Raahil Chopra
Jan 30, 2024

How a creative chief of staff helped DDB bag ‘network of the year’ at Cannes Lions in 2023

DDB’s creative chief of staff, Susie Walker, sits down with Campaign for a wide-ranging interview on her role at the agency, her 10-year work experience at Cannes Lions, and the importance of being interesting and interested.

How a creative chief of staff helped DDB bag ‘network of the year’ at Cannes Lions in 2023

Susie Walker, creative chief of staff, DDB Worldwide, was in India last week as the agency had a creative meet organised by Rahul Mathew, group chief creative officer, DDB Mudra, for the Asia Creative Council.  

 

During her visit to the country, which was her first one in an official capacity, we caught up with her to learn more about her job role, whether India is performing as per expectations, and what DDB is doing to retain its ‘network of the year’ title at the Cannes Lions this year.

 

Edited excerpts:

 

Could you explain your role as creative chief of staff? 

 

I’ve been in my role for the last 18 months. It’s a very strange title, and I joined to partner Ari (Weiss), who was chief creative officer (who has moved on since then).

 

DDB is thought of as a confederation of different agency brands and has strong agency brands in different countries, like the Mudra, 22feet and Tribal brands. What Ari was looking for, and a CCO works very differently, was for someone to partner with him and bring the senior leaders across the different agency brands together.

 

I’ve spent the last 18 months, working with different agencies and groups of agencies and in particular their creative leaders. I’ve known Rahul and Aditya (Kanthy, CEO, DDB Mudra Group and Omnicom Advertising Services) for a while, while I was working with the Cannes Lions.

Provided data
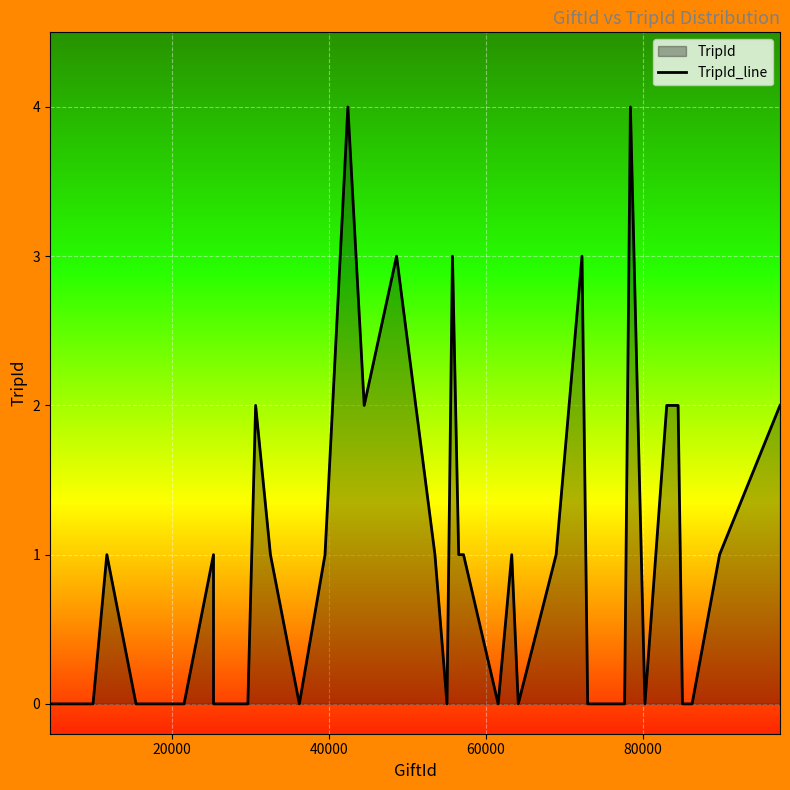

What is the difference between the maximum and minimum values?

4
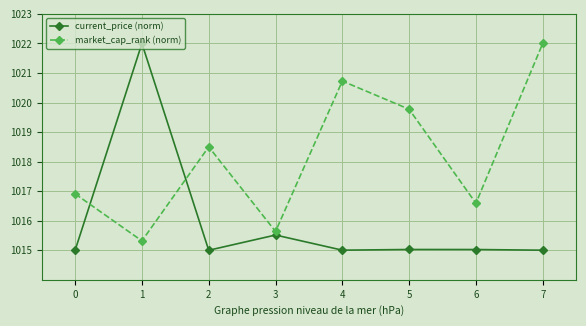

True or false: market_cap_rank (norm) and current_price (norm) cross at least once.

True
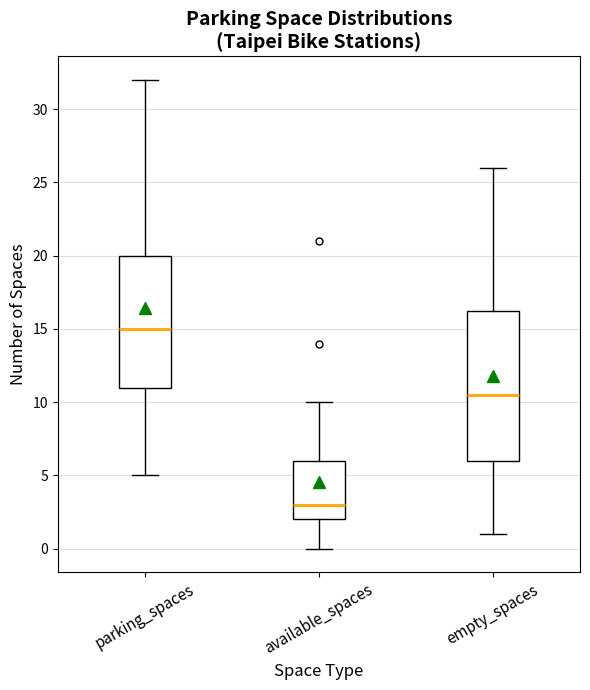

Which box has the highest median line?

parking_spaces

List of tasks
• 1. Please reproduce the passage of the DDB interview starting at "DDB’s creative chief" and ending at "Lions this year.".
• 2. List every person named in the DDB interview.

Responses to the exercise
• 1.
DDB’s creative chief of staff, Susie Walker, sits down with Campaign for a wide-ranging interview on her role at the agency, her 10-year work experience at Cannes Lions, and the importance of being interesting and interested.

How a creative chief of staff helped DDB bag ‘network of the year’ at Cannes Lions in 2023

Susie Walker, creative chief of staff, DDB Worldwide, was in India last week as the agency had a creative meet organised by Rahul Mathew, group chief creative officer, DDB Mudra, for the Asia Creative Council.  

 

During her visit to the country, which was her first one in an official capacity, we caught up with her to learn more about her job role, whether India is performing as per expectations, and what DDB is doing to retain its ‘network of the year’ title at the Cannes Lions this year.

• 2.
Raahil Chopra
Susie Walker
Rahul Mathew
Ari Weiss
Aditya Kanthy